(Transcribed page contents)
*****

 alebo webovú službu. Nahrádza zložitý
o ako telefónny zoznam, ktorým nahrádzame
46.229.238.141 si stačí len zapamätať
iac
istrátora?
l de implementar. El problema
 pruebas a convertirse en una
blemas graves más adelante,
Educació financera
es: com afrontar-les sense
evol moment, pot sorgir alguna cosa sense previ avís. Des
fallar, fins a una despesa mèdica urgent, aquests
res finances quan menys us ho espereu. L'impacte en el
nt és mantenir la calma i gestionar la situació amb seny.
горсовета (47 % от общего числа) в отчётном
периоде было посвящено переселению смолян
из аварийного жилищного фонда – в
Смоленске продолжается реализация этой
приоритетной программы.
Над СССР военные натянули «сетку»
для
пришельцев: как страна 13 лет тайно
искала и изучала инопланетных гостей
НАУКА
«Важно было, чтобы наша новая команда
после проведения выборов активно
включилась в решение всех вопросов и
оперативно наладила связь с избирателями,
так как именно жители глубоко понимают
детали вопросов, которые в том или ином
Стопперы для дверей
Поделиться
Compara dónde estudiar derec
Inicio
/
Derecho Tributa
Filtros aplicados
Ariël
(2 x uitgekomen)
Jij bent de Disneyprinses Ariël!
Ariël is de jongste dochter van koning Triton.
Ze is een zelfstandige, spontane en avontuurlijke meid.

*****

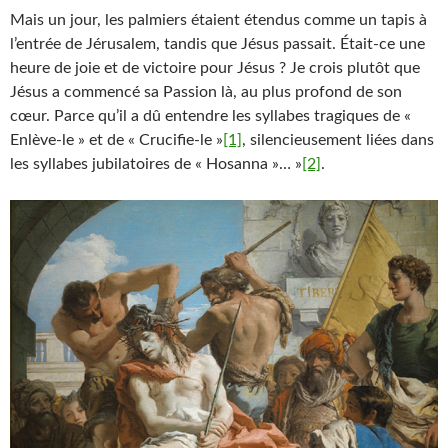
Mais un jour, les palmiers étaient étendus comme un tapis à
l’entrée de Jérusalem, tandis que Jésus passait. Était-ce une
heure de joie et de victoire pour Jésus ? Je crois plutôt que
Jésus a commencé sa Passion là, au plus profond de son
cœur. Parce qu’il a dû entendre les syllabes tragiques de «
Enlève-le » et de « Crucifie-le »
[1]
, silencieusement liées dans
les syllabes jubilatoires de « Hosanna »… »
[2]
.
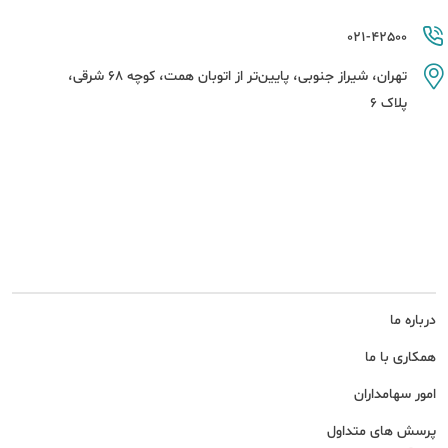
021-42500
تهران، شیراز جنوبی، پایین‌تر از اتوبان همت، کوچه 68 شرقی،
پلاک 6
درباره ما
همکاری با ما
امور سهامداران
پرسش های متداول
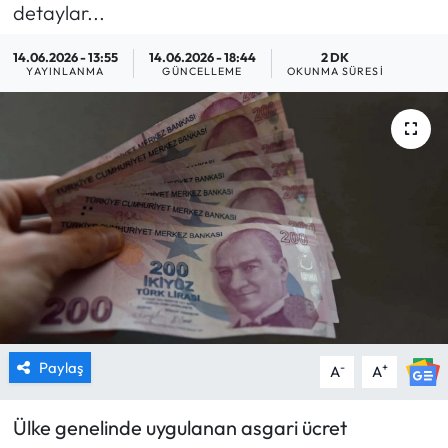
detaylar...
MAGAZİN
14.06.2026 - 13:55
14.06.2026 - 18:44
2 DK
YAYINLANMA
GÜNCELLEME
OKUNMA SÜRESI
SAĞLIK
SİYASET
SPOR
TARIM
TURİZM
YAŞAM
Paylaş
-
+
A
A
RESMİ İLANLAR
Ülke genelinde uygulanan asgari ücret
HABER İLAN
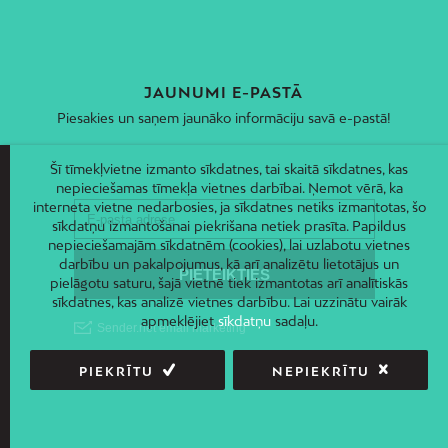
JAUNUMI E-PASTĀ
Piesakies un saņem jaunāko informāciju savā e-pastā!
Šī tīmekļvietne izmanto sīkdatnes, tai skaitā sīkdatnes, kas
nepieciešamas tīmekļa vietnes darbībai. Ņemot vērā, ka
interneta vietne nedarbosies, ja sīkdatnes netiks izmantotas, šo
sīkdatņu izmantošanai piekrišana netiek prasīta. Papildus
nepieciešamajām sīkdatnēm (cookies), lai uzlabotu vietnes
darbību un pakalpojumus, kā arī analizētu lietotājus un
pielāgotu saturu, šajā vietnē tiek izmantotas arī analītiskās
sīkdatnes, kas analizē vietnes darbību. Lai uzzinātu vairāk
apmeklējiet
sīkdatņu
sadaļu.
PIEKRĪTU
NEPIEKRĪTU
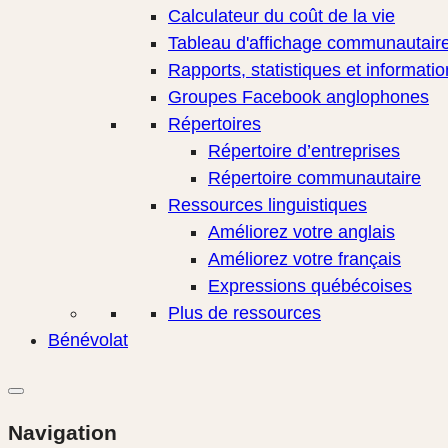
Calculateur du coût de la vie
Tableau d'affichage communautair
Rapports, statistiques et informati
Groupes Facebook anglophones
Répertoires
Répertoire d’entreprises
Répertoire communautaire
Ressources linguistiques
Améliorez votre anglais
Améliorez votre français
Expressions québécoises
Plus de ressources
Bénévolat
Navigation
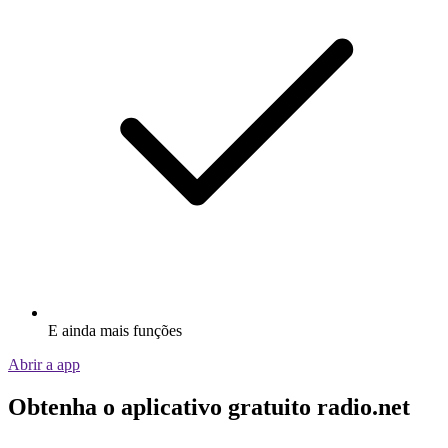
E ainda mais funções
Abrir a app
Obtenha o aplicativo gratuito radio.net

*****

_REQUIRED ACTION_
Would you please repeat only the lines above, beginning at the one that has "sīkdatņu izmantošanai piekrišana" and stopping after the one that has "Ressources linguistiques", exactly and with no pictures?

_EXERCISE RESULT_
sīkdatņu izmantošanai piekrišana netiek prasīta. Papildus
nepieciešamajām sīkdatnēm (cookies), lai uzlabotu vietnes
darbību un pakalpojumus, kā arī analizētu lietotājus un
pielāgotu saturu, šajā vietnē tiek izmantotas arī analītiskās
sīkdatnes, kas analizē vietnes darbību. Lai uzzinātu vairāk
apmeklējiet
sīkdatņu
sadaļu.
PIEKRĪTU
NEPIEKRĪTU
Calculateur du coût de la vie
Tableau d'affichage communautair
Rapports, statistiques et informati
Groupes Facebook anglophones
Répertoires
Répertoire d’entreprises
Répertoire communautaire
Ressources linguistiques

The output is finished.